At that time in my life (I was 20), I was working as a part time DJ at an alternative rock station and was in what Matt and I now fondly refer to as my "groupie phase." Naturally a blonde, I had dyed my hair brunette and chopped most of it off. Unfortunately this wasn't a very flattering look for me - I look MUCH better with long blonde hair than I did with short brown. But I digress. The night Matt picked me up for our first date, I was clad in faded black jeans, a black zip-up hoody sweatshirt with red "racing stripes" down the arms, and red Converse. Yes, the kind that were popular back in the early 90s with the white toes. Matt was wearing nice khaki slacks and a collared shirt. Need I say more? Luckily ours is a story that proves first impressions don't last forever.

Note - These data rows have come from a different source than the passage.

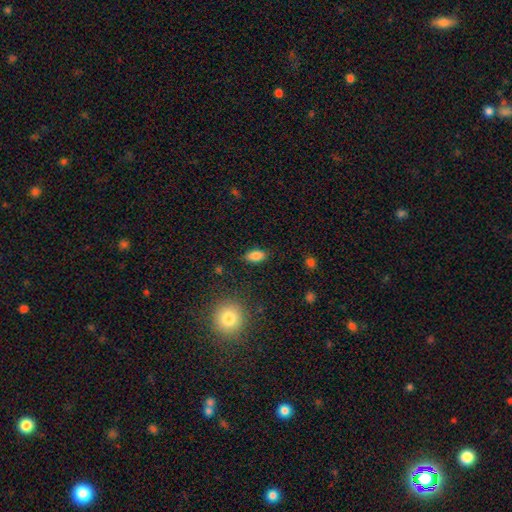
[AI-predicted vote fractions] A smooth galaxy with no disk features (85%) that is in between round and cigar-shaped (91%). Merging: none (85%).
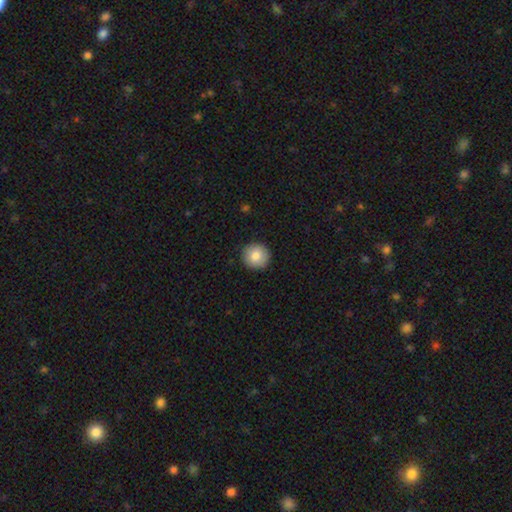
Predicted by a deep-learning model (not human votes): A smooth galaxy with no disk features (84%) that is round (94%). Merging: none (91%).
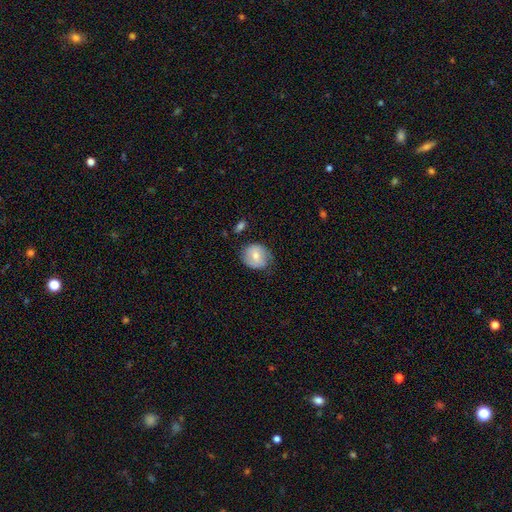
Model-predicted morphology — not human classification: smooth 67%, featured or disk 26%, star or artifact 7%. Down the decision tree: how rounded — round (73%); merging — none (61%).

Love came very naturally to Matt and I, not to confuse "naturally" with "easily," because though loving each other seemed as natural as I imagine flying is for a bird, it was always something we had to work toward. The deep unbreakable bond we now have the privilege of sharing was something that required overcoming many obstacles to obtain, and just when we had withstood so many trials and tribulations that we knew we had finally achieved a love that could be uninhibited, Matt got word that his unit was under alert for activation and that orders for an 18 month deployment would follow shortly.

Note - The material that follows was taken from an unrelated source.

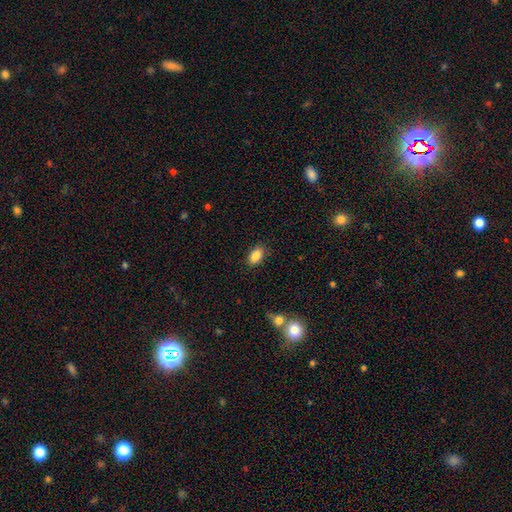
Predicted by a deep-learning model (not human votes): Overall: smooth (87%). How rounded: in between (91%). Merging: none (85%).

I'm a firm believer that you can't have the sweet without the bitter, and I do feel that if Matt and I had not been through what we've been through, our love wouldn't be as strong as it is. Having [what we thought at the time was] an 18 month deployment to separate us by thousands and thousands of miles and vast bodies of water seemed almost like a sick joke. We didn't, however, let the news deter our love for each other, and we had a good 3 - 4 months to enjoy together between the time Matt received his orders and the time he was actually deployed. On December 12 - our 2 year anniversary and just about 3 and a half weeks before he left - Matt presented me with the most gorgeous three-stone diamond ring I've ever seen (the picture in my side bar doesn't do it justice) and asked me to marry him.

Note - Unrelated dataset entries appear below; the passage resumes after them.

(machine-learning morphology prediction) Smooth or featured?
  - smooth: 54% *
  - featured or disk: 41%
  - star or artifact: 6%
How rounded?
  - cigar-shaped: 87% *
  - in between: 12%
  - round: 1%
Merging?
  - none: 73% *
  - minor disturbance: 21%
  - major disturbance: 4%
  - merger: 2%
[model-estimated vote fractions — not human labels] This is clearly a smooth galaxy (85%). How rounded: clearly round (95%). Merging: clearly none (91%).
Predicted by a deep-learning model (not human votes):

In my past I'd dated a few guys I thought I was in love with - passing fancies who always failed to hold my attention long enough to have any sort of a meaningful relationship with - but I realize now that I never knew love till I knew Matt. I only love him more with every passing day and even though I haven't seen him in a few months, even though we're on complete opposite sides of the world, the thought of him and the feelings I have for him overwhelm me into tears. There is only one man. It may seem like an accomplishment to have to wait 14 months for him to come home so we can resume our lives, but the truth of the matter is, I would wait till the end of time for him if I had to. I must admit that I had my concerns at the beginning of this adventure - what if our feelings for each other faded? But I see now that's just not possible. Time and distance have no affect on us. Absence truly does make the heart grow fonder, and as my anonymous quote (in my sidebar) states, "No matter how painful distance can be, not having him in my life would be worse." I love you, Matt. You are my sun and my moon. Seven more months and we'll never have to be apart ever again!